● ACTIONS À MENER
**1)** Les affirmations suivantes concordent-elles avec le texte sur la loi 101 ? (a) Maxime Bernier s'est exprimé à la radio Halifax News 95,7. (b) Le nombre de locuteurs du français langue maternelle est en hausse. (c) La loi 101 a été adoptée il y a 35 ans. Pour chacune, répondez par oui ou non et citez les mots décisifs du texte.
**2)** Reproduisez fidèlement le passage du texte sur la loi 101 qui commence par «Fondée sur le» et se poursuit jusqu'à «la loi 101.».
**3)** Selon le texte sur la loi 101, de quels milieux sont issus les ténors de la société québécoise qui martèlent l'idée d'un bilinguisme « incontournable » ? Nommez-les tous.

Loi 101 - Vers un «recul tranquille» du français au Québec?

Maxime Bernier - la loi 101 est inutile



Le député conservateur Maxime Bernier s’interroge sur l’utilité d’une loi pour sauvegarder la langue française au Québec. «Au Québec, nous n’avons pas besoin de la loi 101 pour protéger la langue française. Ils savent que nous parlons français au Québec et que nous parlerons français encore longtemps, je crois bien», a-t-il dit la semaine dernière sur les ondes de la radio Halifax News 95,7. Il estime «troublant» qu’il n’y ait «personne sur la scène politique québécoise pour représenter cette majorité silencieuse qui voudrait moins de lois contraignantes et plus d’incitations positives pour promouvoir l’utilisation du français tout en s’ouvrant à l’anglais», a-t-il ajouté sur son blogue.

Photo : Jacques Nadeau - Le Devoir
Le député conservateur Maxime Bernier s’interroge sur l’utilité d’une loi pour sauvegarder la langue française au Québec. «Au Québec, nous n’avons pas besoin de la loi 101 pour protéger la langue française. Ils savent que nous parlons français au Québec et que nous parlerons français encore longtemps, je crois bien», a-t-il dit la semaine dernière sur les ondes de la radio Halifax News 95,7. Il estime «troublant» qu’il n’y ait «personne sur la scène politique québécoise pour représenter cette majorité silencieuse qui voudrait moins de lois contraignantes et plus d’incitations positives pour promouvoir l’utilisation du français tout en s’ouvrant à l’anglais», a-t-il ajouté sur son blogue.
Les propos de Maxime Bernier concernant la loi 101 n'ont rien de surprenant, malgré ce qu'en pensent certains. Ils s'inscrivent dans une tendance lourde à la remise en cause des acquis linguistiques du Québec. Qui, en effet, n'a pas constaté ces dernières années le «recul tranquille» du français au Québec? En plus de l'anglomanie galopante qui frappe la jeunesse et pour laquelle le gouvernement semble n'avoir aucun remède, on note une baisse sensible du nombre de locuteurs du français, langue maternelle. C'est sans compter les nombreux ténors de la société québécoise issus de la politique, du journalisme ou encore du milieu des affaires qui martèlent ad nauseam l'idée que le bilinguisme serait désormais devenu «incontournable». Ne soyons pas dupes: le phénomène social qui affleure aujourd'hui partout au Québec traduit plus de vingt ans de laisser-faire linguistique.
Fondée sur le principe du français comme langue commune pour tous les Québécois, la conception linguistique dominante a subi un insidieux glissement de sens depuis quelques années: on ne parle plus aujourd'hui que de simple «prédominance du français» dans l'espace public. Et pour cause: la langue française est en fait devenue facultative pour de nombreux résidants du Québec. Les institutions québécoises ont par ailleurs rapidement marqué le pas en adoptant le clientélisme et le bilinguisme dans tous les services publics. Cessons donc de faire l'autruche: c'est à une «inévitable» et irréversible pénétration de l'anglais dans la culture nationale que nous sommes confrontés aujourd'hui, 35 ans après l'adoption de la loi 101.

● MATÉRIEL
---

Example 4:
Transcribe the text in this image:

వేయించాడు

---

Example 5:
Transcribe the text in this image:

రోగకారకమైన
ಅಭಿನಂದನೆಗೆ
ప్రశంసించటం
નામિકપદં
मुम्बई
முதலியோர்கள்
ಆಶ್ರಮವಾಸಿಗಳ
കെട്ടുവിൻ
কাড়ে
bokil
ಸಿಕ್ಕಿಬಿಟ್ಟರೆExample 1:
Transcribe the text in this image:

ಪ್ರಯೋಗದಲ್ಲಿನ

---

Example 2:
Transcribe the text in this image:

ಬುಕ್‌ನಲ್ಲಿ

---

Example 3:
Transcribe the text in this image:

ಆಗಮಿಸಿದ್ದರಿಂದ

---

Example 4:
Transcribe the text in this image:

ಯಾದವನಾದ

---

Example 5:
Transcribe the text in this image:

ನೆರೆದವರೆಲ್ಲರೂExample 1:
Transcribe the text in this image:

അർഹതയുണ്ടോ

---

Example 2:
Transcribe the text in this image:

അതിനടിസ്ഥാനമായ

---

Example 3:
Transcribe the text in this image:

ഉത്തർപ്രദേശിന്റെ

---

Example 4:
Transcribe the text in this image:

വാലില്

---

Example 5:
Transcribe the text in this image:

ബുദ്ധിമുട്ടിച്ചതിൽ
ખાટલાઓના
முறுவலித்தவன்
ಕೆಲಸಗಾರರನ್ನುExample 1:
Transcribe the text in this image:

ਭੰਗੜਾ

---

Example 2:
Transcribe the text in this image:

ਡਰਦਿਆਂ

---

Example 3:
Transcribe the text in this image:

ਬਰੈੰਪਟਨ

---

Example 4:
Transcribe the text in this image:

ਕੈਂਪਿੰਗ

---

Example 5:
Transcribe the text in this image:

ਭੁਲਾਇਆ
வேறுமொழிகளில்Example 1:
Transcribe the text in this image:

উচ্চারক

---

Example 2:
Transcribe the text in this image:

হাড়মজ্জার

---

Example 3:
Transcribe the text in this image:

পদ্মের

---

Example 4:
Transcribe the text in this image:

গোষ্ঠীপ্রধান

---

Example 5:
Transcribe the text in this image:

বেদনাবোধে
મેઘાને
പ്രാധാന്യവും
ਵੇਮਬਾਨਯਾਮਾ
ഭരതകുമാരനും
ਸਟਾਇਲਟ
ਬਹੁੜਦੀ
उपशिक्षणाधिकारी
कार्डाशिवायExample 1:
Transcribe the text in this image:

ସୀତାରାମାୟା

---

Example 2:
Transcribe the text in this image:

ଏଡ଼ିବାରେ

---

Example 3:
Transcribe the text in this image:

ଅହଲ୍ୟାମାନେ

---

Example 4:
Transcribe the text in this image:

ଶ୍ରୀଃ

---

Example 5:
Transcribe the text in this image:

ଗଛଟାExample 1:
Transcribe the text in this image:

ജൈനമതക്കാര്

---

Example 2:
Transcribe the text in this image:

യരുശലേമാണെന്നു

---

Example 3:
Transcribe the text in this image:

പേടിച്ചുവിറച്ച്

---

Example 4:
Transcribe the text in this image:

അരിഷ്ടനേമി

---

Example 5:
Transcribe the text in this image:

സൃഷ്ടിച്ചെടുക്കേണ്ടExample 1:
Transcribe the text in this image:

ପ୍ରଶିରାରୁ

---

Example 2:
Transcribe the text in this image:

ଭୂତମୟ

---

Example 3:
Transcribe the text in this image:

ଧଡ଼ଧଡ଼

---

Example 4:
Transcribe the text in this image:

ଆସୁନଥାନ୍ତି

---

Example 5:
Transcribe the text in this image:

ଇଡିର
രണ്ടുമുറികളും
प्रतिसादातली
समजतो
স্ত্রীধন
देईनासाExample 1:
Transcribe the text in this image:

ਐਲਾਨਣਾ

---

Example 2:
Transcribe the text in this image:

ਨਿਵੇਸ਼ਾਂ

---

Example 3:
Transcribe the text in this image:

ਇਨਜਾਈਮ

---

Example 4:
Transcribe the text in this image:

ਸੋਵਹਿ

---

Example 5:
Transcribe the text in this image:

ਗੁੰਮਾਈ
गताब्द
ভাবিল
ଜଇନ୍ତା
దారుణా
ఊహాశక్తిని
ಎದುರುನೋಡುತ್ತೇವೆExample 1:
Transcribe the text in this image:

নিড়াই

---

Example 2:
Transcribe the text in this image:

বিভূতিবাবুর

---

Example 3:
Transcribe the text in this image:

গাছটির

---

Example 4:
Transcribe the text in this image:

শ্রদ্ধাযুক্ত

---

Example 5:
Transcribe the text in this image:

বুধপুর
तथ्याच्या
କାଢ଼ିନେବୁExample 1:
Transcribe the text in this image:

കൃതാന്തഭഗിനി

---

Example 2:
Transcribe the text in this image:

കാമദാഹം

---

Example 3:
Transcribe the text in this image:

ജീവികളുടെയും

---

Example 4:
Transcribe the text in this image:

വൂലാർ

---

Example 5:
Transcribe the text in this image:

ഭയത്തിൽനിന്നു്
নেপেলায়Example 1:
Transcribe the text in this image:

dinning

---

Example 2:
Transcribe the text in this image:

● SOLUTIONS PROPOSÉES
**1)**
(a) Oui : « a-t-il dit la semaine dernière sur les ondes de la radio Halifax News 95,7 »
(b) Non : « on note une baisse sensible du nombre de locuteurs du français, langue maternelle »
(c) Oui : « 35 ans après l'adoption de la loi 101 »

**2)**
Fondée sur le principe du français comme langue commune pour tous les Québécois, la conception linguistique dominante a subi un insidieux glissement de sens depuis quelques années: on ne parle plus aujourd'hui que de simple «prédominance du français» dans l'espace public. Et pour cause: la langue française est en fait devenue facultative pour de nombreux résidants du Québec. Les institutions québécoises ont par ailleurs rapidement marqué le pas en adoptant le clientélisme et le bilinguisme dans tous les services publics. Cessons donc de faire l'autruche: c'est à une «inévitable» et irréversible pénétration de l'anglais dans la culture nationale que nous sommes confrontés aujourd'hui, 35 ans après l'adoption de la loi 101.

**3)** la politique, le journalisme, le milieu des affaires